The privileges and immunities of the consular post may be waived by the sending State. The
waiver must be express and be communicated to the receiving State in writing. However, the waiver
of immunity from jurisdiction for the purposes of civil or administrative proceedings does not imply
waiver of immunity from the execution of a judicial decisions; in such case, a separate waiver is
required. Immunity may also be waived by the member of the consular post himself, by submitting
voluntarily to the jurisdiction of the court of the receiving State.

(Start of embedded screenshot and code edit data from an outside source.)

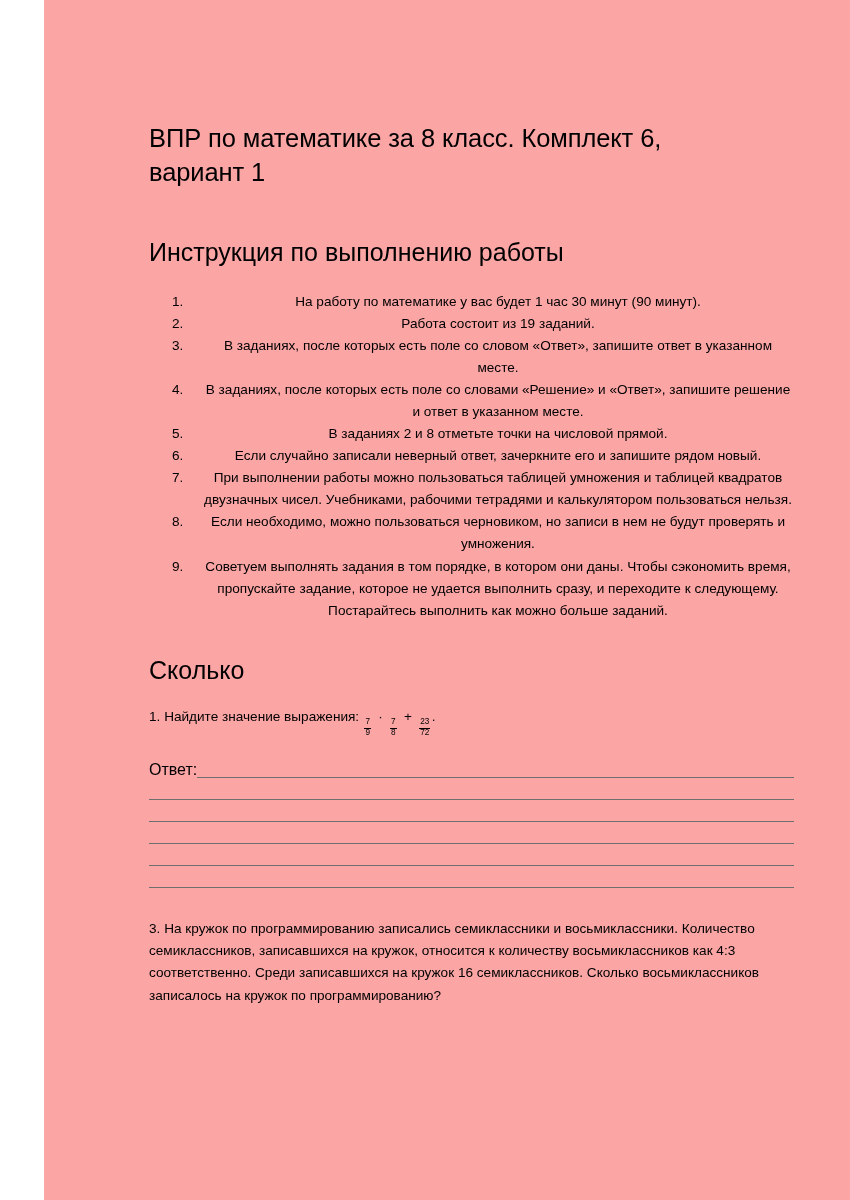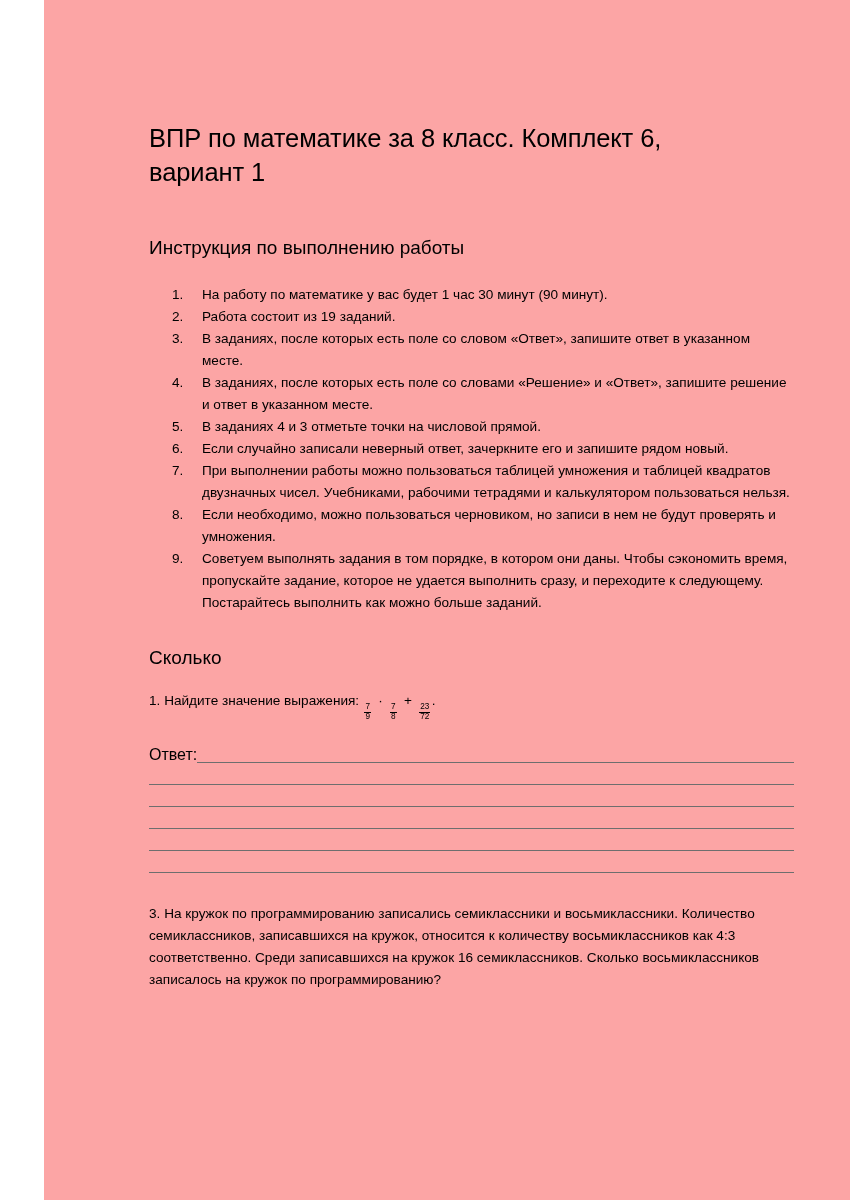--- a/index.html
+++ b/index.html
@@ -39,35 +39,36 @@
     font-weight: normal;
     line-height: 1.33;
     margin: 0 0 0 0;
     letter-spacing: -0.1px;
     color: #000;
     max-width: 600px;
   }
 
   
   .section-heading {
-    font-size: 19px;
+    font-size: 25px;
     font-weight: normal;
     line-height: 1.3;
     margin: 0;
     color: #000;
   }
   .instr-heading-wrap { margin-top: 46px; }
   .tasks-heading-wrap { margin-top: 32px; }
 
   
   .instr-list {
     margin: 23px 0 0 0;
     padding: 0;
     list-style: none;
     counter-reset: instr;
+    text-align: center;
   }
   .instr-list li {
     counter-increment: instr;
     position: relative;
     padding-left: 53px;
     font-size: 13.6px;
     line-height: 1.62;
     margin: 0 0 0 0;
     max-width: 600px;
   }
@@ -174,21 +175,21 @@
     <h1 class="doc-title">ВПР по математике за 8 класс. Комплект 6, вариант 1</h1>
 
     <div class="instr-heading-wrap">
       <h2 class="section-heading">Инструкция по выполнению работы</h2>
 
       <ol class="instr-list">
         <li>На работу по математике у вас будет 1 час 30 минут (90 минут).</li>
         <li>Работа состоит из 19 заданий.</li>
         <li>В заданиях, после которых есть поле со словом «Ответ», запишите ответ в указанном месте.</li>
         <li>В заданиях, после которых есть поле со словами «Решение» и «Ответ», запишите решение и ответ в указанном месте.</li>
-        <li>В заданиях 4 и 3 отметьте точки на числовой прямой.</li>
+        <li>В заданиях 2 и 8 отметьте точки на числовой прямой.</li>
         <li>Если случайно записали неверный ответ, зачеркните его и запишите рядом новый.</li>
         <li>При выполнении работы можно пользоваться таблицей умножения и таблицей квадратов двузначных чисел. Учебниками, рабочими тетрадями и калькулятором пользоваться нельзя.</li>
         <li>Если необходимо, можно пользоваться черновиком, но записи в нем не будут проверять и умножения.</li>
         <li>Советуем выполнять задания в том порядке, в котором они даны. Чтобы сэкономить время, пропускайте задание, которое не удается выполнить сразу, и переходите к следующему. Постарайтесь выполнить как можно больше заданий.</li>
       </ol>
     </div>
 
     <div class="tasks-heading-wrap">
       <h2 class="section-heading">Сколько</h2>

E. Termination of a Consular Functions

The consular functions may be terminated by various ways and reasons. Among these ways and
reasons are the following:
(1) A recall of the member of the consular post by his appointing State upon its initiative, or at the
request of the receiving State.
(2) A notification by the appointing State to the receiving State that the functions of the post or
any of its members are terminated.
(3) The withdrawal of the exequatur by the receiving State.
(4) Resignation of the member of the consular post.
(5) Death of the member of the consular post.
(6) The breaking off relations between the sending and receiving States, such as in case of a war.